Het katholicisme stelt dat het lichaam en bloed van Christus aanwezig zijn in de geconsacreerde hostie (de wafel van brood waarop de priester de woorden van Jezus uit het Laatste Avondmaal zegt: "Dit is mijn lichaam") en in de geconsacreerde wijn (waarover de priester de woorden van Jezus zegt: "Dit is de kelk van mijn bloed").
Wie kan brood en wijn heiligen?
Paus Innocentius III, 1208: "Hoe eerlijk, religieus, heilig en voorzichtig iemand ook mag zijn, hij kan noch behoort hij de Eucharistie te wijden, noch het offer van het altaar te brengen, tenzij hij Paus Innocentius III, 1208 een priester, regelmatig gewijd door een zichtbare en waarneembare bisschop".
Wie kan wijden?
Binnen de Rooms-Katholieke Kerk kan de handeling van toewijding typisch worden toegepast op een bisschop, een vast altaar, een altaarsteen, een kerk en een kelk en pateen. De gewone bedienaar van een wijding is een bisschop, terwijl de gewone bedienaar van een zegen een priester is.

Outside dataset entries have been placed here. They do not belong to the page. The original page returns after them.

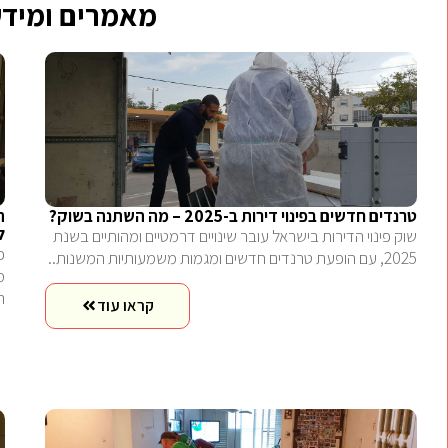
מאמרים ומידע
טרנדים חדשים בפינוי דירות ב-2025 – מה השתנה בשוק?
ה
ל
שוק פינוי הדירות בישראל עובר שינויים דרמטיים ומהותיים בשנת
פ
2025, עם הופעת טרנדים חדשים ומגמות משמעותיות המשנות..
מ
ה
קראו עוד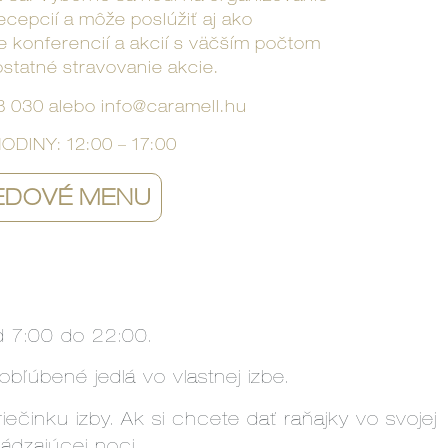
ecepcií a môže poslúžiť aj ako
 konferencií a akcií s väčším počtom
statné stravovanie akcie.
8 030 alebo info@caramell.hu
INY: 12:00 – 17:00
EDOVÉ MENU
d 7:00 do 22:00.
bľúbené jedlá vo vlastnej izbe.
ečinku izby. Ak si chcete dať raňajky vo svojej
ádzajúcej noci.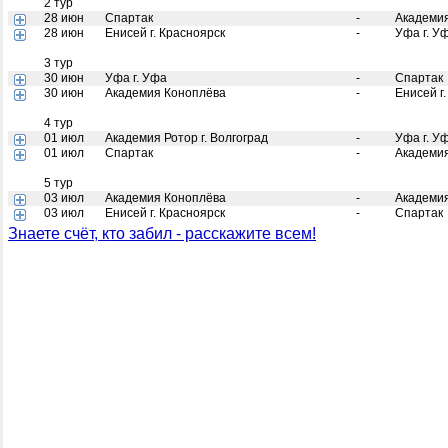
2 тур
28 июн
Спартак
-
Академия
28 июн
Енисей г. Красноярск
-
Уфа г. У
3 тур
30 июн
Уфа г. Уфа
-
Спартак
30 июн
Академия Коноплёва
-
Енисей г
4 тур
01 июл
Академия Ротор г. Волгоград
-
Уфа г. У
01 июл
Спартак
-
Академи
5 тур
03 июл
Академия Коноплёва
-
Академия
03 июл
Енисей г. Красноярск
-
Спартак
Знаете счёт, кто забил - расскажите всем!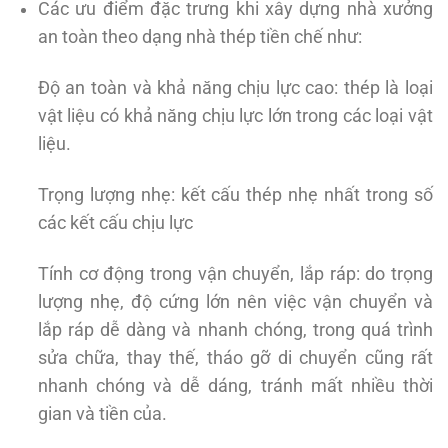
Các ưu điểm đặc trưng khi xây dựng nhà xưởng
an toàn theo dạng nhà thép tiền chế như:
Độ an toàn và khả năng chịu lực cao: thép là loại
vật liệu có khả năng chịu lực lớn trong các loại vật
liệu.
Trọng lượng nhẹ: kết cấu thép nhẹ nhất trong số
các kết cấu chịu lực
Tính cơ động trong vận chuyển, lắp ráp: do trọng
lượng nhẹ, độ cứng lớn nên việc vận chuyển và
lắp ráp dễ dàng và nhanh chóng, trong quá trình
sửa chữa, thay thế, tháo gỡ di chuyển cũng rất
nhanh chóng và dễ dáng, tránh mất nhiều thời
gian và tiền của.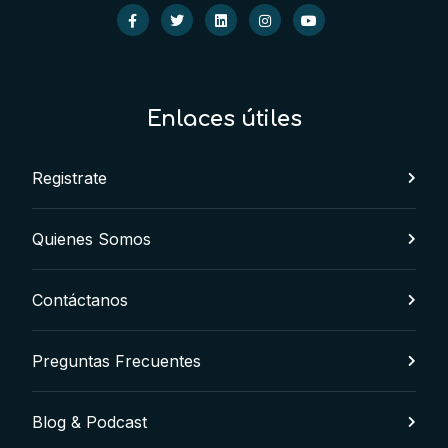
Enlaces útiles
Registrate
Quienes Somos
Contáctanos
Preguntas Frecuentes
Blog & Podcast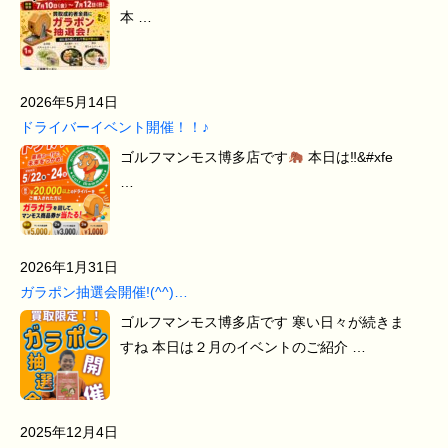
本 …
2026年5月14日
ドライバーイベント開催！！♪
ゴルフマンモス博多店です
本日は‼&#xfe
…
2026年1月31日
ガラポン抽選会開催!(^^)…
ゴルフマンモス博多店です 寒い日々が続きま
すね 本日は２月のイベントのご紹介 …
2025年12月4日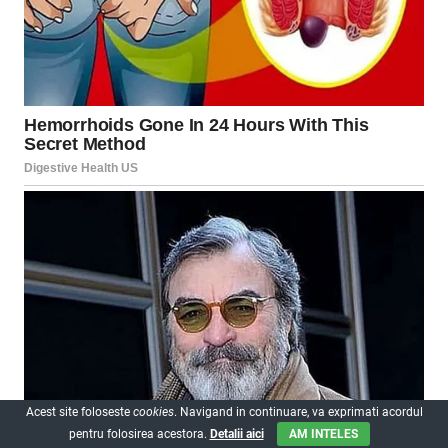
Acest site foloseste
cookies
. Navigand in continuare, va exprimati acordul
pentru folosirea acestora.
Detalii aici
AM INTELES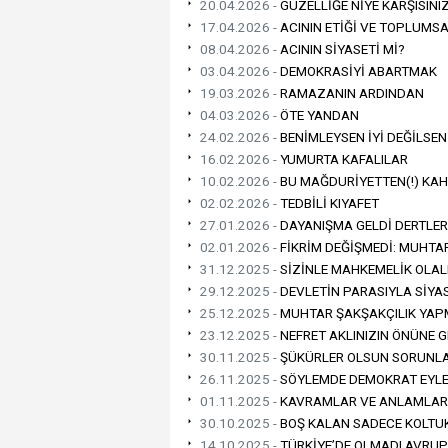
20.04.2026 -
GÜZELLİĞE NİYE KARŞISINI
17.04.2026 -
ACININ ETİĞİ VE TOPLUM
08.04.2026 -
ACININ SİYASETİ Mİ?
03.04.2026 -
DEMOKRASİYİ ABARTMAK
19.03.2026 -
RAMAZANIN ARDINDAN
04.03.2026 -
ÖTE YANDAN
24.02.2026 -
BENİMLEYSEN İYİ DEĞİLSE
16.02.2026 -
YUMURTA KAFALILAR
10.02.2026 -
BU MAĞDURİYETTEN(!) KA
02.02.2026 -
TEDBİLİ KIYAFET
27.01.2026 -
DAYANIŞMA GELDİ DERTLER 
02.01.2026 -
FİKRİM DEĞİŞMEDİ: MUHTAR
31.12.2025 -
SİZİNLE MAHKEMELİK OLAL
29.12.2025 -
DEVLETİN PARASIYLA SİYA
25.12.2025 -
MUHTAR ŞAKŞAKÇILIK YA
23.12.2025 -
NEFRET AKLINIZIN ÖNÜNE 
30.11.2025 -
ŞÜKÜRLER OLSUN SORUNLAR
26.11.2025 -
SÖYLEMDE DEMOKRAT EYL
01.11.2025 -
KAVRAMLAR VE ANLAMLAR
30.10.2025 -
BOŞ KALAN SADECE KOLTUK
14.10.2025 -
TÜRKİYE’DE OLMADI AVRUP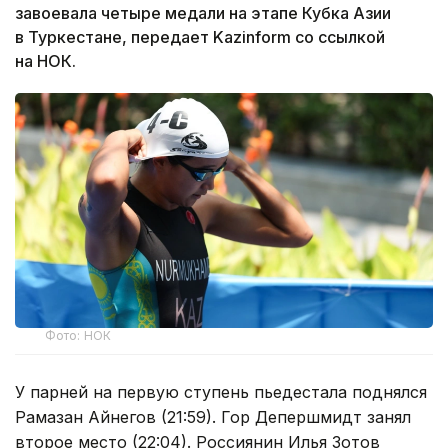
завоевала четыре медали на этапе Кубка Азии
в Туркестане, передает Kazinform со ссылкой
на НОК.
Фото: НОК
У парней на первую ступень пьедестала поднялся
Рамазан Айнегов (21:59). Гор Депершмидт занял
второе место (22:04). Россиянин Илья Зотов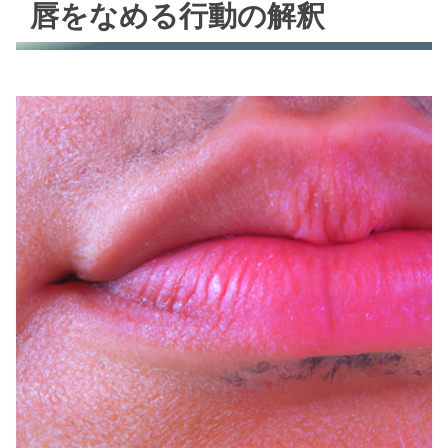
唇をなめる行動の解釈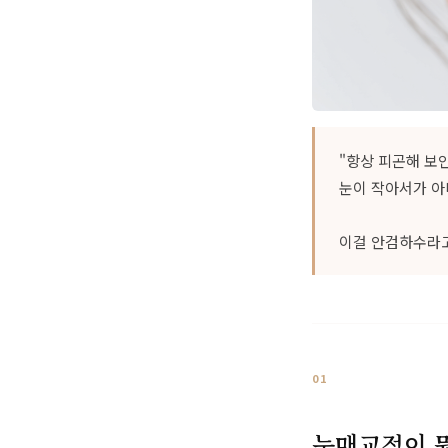
"항상 피곤해 보인
눈이 작아서가 아
이걸 안검하수라고
01
눈매교정이 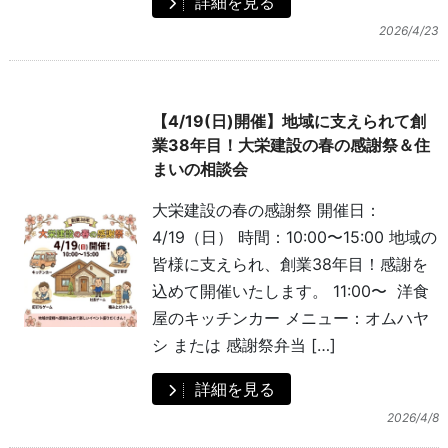
詳細を見る
2026/4/23
【4/19(日)開催】地域に支えられて創
業38年目！大栄建設の春の感謝祭＆住
まいの相談会
大栄建設の春の感謝祭 開催日：
4/19（日） 時間：10:00〜15:00 地域の
皆様に支えられ、創業38年目！感謝を
込めて開催いたします。 11:00〜 洋食
屋のキッチンカー メニュー：オムハヤ
シ または 感謝祭弁当 […]
詳細を見る
2026/4/8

Wat doet de priester tijdens de wijding?
De priester tilt de kelk op en maakt daarmee het kruisteken over de antimension terwijl hij zachtjes zegt: "Gezegend is onze God…". Vervolgens keert hij zich naar de gelovigen, heft de kelk - die nog steeds het geconsacreerde Lichaam en Bloed van Christus bevat - op en zegt de rest van de zegen hardop: "…
Wie kan transsubstantiatie uitvoeren?
Aangezien de bevoegdheid om de eucharistie te “transsubstantieren” wordt verleend door de wijding van een priester en een bisschop een priester is, kan een bisschop de eucharistie transsubstantieren. Men zou ook kunnen kijken naar de gebruiken van de vroege kerk.